Dr. Corinth: “Sir, thank you, Dr. Wenstrup for the question. The biggest driver of the housing and affordability crisis are excessive regulations on building housing. If you can’t add more housing supply then the price of housing goes up. This switch to the supplemental poverty measure would incentivize those regulations. Because now a state like California or say Los Angeles or San Francisco would be rewarded for excessive regulations that drive up housing costs, because that’s going to increase their poverty threshold and therefore lead to more federal aid going to their state.”
Supplemental Poverty Measure Fails to Identify the Most Impoverished Americans
Federal funds for many programs that families in poverty rely on are funded based on the poverty rate in each state, as measured by the current Official Poverty Measure. The Supplemental Poverty Measure, favored by Democrats, would dramatically alter this allocation of funding and redirect resources away from the most-impoverished Americans in rural states to better off Americans in urban states. Rep. Michelle Steel (CA-45) pointed out in her questioning how the Supplemental Poverty Rate is a flawed measure of poverty which would lead to bad outcomes for millions of Americans.
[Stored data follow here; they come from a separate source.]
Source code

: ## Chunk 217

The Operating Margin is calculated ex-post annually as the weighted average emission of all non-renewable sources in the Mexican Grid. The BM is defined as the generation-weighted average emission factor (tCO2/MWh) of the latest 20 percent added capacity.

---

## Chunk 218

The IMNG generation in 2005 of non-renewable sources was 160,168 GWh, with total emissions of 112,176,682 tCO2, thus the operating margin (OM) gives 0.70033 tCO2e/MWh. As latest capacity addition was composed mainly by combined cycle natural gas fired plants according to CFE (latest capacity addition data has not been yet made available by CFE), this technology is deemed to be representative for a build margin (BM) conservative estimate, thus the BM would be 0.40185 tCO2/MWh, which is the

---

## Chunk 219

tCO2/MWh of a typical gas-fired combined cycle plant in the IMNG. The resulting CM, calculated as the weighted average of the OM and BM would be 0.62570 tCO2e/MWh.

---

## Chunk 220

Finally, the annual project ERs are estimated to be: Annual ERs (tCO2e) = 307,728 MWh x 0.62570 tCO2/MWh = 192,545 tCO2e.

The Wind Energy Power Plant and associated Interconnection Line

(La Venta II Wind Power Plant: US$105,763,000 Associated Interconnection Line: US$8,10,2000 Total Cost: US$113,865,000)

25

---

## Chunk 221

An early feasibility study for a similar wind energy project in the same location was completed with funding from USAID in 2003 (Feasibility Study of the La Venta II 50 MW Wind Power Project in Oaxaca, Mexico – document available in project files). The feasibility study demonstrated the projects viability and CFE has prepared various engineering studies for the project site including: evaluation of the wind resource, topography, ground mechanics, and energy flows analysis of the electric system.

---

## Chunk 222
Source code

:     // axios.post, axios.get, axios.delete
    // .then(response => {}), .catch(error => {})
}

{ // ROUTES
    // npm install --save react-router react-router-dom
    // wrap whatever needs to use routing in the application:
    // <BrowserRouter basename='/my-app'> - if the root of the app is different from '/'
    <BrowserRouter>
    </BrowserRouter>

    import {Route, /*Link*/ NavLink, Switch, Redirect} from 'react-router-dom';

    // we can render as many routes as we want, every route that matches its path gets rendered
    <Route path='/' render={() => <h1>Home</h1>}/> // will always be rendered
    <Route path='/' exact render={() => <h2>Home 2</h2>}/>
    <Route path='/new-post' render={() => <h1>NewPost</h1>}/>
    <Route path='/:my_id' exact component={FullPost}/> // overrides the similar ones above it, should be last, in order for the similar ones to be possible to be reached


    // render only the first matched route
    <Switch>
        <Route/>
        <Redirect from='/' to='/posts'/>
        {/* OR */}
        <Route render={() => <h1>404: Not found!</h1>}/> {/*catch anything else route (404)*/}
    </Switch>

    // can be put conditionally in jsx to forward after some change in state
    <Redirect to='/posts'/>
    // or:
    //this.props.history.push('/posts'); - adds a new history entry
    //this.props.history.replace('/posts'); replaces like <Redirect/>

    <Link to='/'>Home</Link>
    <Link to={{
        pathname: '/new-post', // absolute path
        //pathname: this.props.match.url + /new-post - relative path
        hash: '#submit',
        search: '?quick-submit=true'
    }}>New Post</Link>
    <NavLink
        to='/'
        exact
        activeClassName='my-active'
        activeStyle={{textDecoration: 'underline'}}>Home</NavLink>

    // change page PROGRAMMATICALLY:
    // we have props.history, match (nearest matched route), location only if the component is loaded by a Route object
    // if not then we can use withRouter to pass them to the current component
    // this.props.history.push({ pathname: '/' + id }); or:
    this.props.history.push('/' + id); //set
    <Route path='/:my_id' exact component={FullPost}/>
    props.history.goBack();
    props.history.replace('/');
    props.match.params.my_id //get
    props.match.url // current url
Rep. Steel: “Dr. Meyer, you have done a lot of research on the supplemental poverty measure…Can you explain in simple terms, some of the problems with the SPM, and how their measure can inflate and misrepresent current poverty numbers?”
Dr. Meyer: “Thank you for the question, Representative Steele. I don’t have a lot of time, so let me just say that one of the worst problems with the SPM is that you’d like the poverty measure to identify the most deprived individuals, because that’s ultimately the goal of poverty measurement. And the supplemental poverty measure in practice does not do a good job of that. It does a worse job than the official poverty measure and consumption poverty measures. One of the reasons for it is the issue that we’ve been focused on: that it would raise poverty thresholds where people can afford to spend a lot on housing. And those areas tend to be the areas where people are better off by a lot of indicators and it would cut the poverty thresholds in areas where people are especially suffering.”
Democrats’ Attempts to Strip Work Requirements from Federal Programs Would Increase Poverty
Democrats refused to engage in the substance of the hearing and instead used the hearing as a platform to double down on claims that their expanded child tax credit reduced child poverty by half, based on the flawed Supplemental Poverty Measure, as justification for permanently extending the expanded credit without work requirements. Work and Welfare Subcommittee Chairman Darin LaHood (IL-16) asked how families living in poverty would be affected if the Democrats’ dismantled Child Tax Credit was made permanent.
Rep. LaHood: “Media outlets have made bold claims about the reduction in child poverty associated with expansion during COVID. Republicans doubled the child tax credit in the Tax Cuts and Jobs Act. But I have serious concerns about delinking the credit from work, especially when we have a worker shortage right now. I understand that you have published some research that showed extending the Democrats child tax credit would cause 1.5 million workers to exit the workforce. Can you talk about that?”
Dr. Meyer: “Thank you, Representative LaHood. I’m happy to talk about it. We had a consensus in the past that tax credits should redistribute income and encourage work at the same time. That was the idea behind the Earned Income Tax Credit and the original Child Tax Credit. For one year, we had a tax credit that discouraged work by taking away the work incentive that was built in to the current and prior Child Tax Credit. Eliminating that work incentive, we estimated, based on the relationship between tax rates and employment that we’d seen in the past, that more than a million parents would leave the workforce if this child tax credit that is available, regardless of whether you work, were made permanent.”